Tinka and his companion are what was until recently a rarity in Kenya's biggest-drawing game park: tour guides working in the land of their fathers. Though the vast stretch of savanna lies in territory owned by the Masai, until a few years ago the red-robed pastoralists made up less than 20% of those employed in its camps and lodges. Those who could find work did so mostly as low-paid camp guards. Yet there's a growing realization that the Masai and the 590-square-mile (1,530 sq km) national reserve share a common future. The tribe's fortunes will most likely be found in the tourists who provide Kenya with the bulk of its foreign exchange and in the wildlife those tourists pay to see. (See pictures of Kenya.)
The next day, I join Tinka and a group of other Masai on a drive out of the protected reserve into Masai communal grazing lands. The only sign that we've crossed over is a line of cow tracks. Zebra and topi antelope graze under acacia. Tinka points out branches stripped of bark. "They have been cleared by elephants," he says. A few more bends in the road and we've arrived at the Koiyaki Guide School, where Tinka is one of 26 students being trained for work in the reserve.
The compound's low green buildings include dorms, a small library, a large classroom and a specimen room, where students can study animal bones, insect specimens and snakes in plastic jars. Founded in 2005, the school is an effort to provide the Masai with income as well as investing in them the importance of conservation. The students learn the habits of the local wildlife, and just as importantly the expectations and behaviors of those that come to see it. Foreign accents are a particular challenge. "The other day, we took a group and they were asking me questions," says Tinka. "I couldn't understand anything they said."

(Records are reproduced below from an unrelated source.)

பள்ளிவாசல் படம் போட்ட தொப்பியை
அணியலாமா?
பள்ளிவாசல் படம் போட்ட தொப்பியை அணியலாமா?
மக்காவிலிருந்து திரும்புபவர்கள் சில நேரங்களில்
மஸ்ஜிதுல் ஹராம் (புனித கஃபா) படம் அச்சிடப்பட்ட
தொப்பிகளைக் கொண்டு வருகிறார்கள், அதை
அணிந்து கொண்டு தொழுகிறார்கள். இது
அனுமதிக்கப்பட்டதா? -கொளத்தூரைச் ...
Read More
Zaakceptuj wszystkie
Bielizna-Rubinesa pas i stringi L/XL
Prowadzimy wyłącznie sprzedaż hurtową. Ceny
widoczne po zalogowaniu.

Only a small part of Masai land has been set aside as reserve. Most of it lies in communal and private hands, where cattle graze alongside herds of eland and antelope. During the annual migration, floods of zebra and wildebeest arrive from Tanzania, and more elephants feed outside the protected area than in it. "Wildlife is just as good as any other gold," says Jackson Looseyia, 41, one of the first Masai to work as a guide in the reserve and co-owner of Rekero, the eight-tent camp where we stay the night.

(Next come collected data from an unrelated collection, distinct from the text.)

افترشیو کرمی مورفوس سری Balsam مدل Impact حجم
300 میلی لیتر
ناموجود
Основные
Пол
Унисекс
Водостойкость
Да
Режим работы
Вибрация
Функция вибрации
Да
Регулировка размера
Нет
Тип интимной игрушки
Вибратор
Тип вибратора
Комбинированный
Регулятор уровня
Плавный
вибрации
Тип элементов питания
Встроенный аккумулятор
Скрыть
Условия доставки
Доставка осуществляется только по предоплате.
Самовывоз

Fortunately, in Rekero and other small, upscale lodges, the Masai are also increasingly seen as a valuable asset. That night at dinner, I sit next to Helen Cotter, an English tourist who has come to celebrate her 50th birthday. She had seen all the animals she had wanted, but it's her guide she raves about. The young Masai man explained his culture, including the wild plants his tribesmen use to clean their teeth. "They don't go out and buy Colgate, do they?" she tells me. Says Looseyia's partner Gerard Beaton: "The tourists all come for the animals, but in the end it's the people that touch them."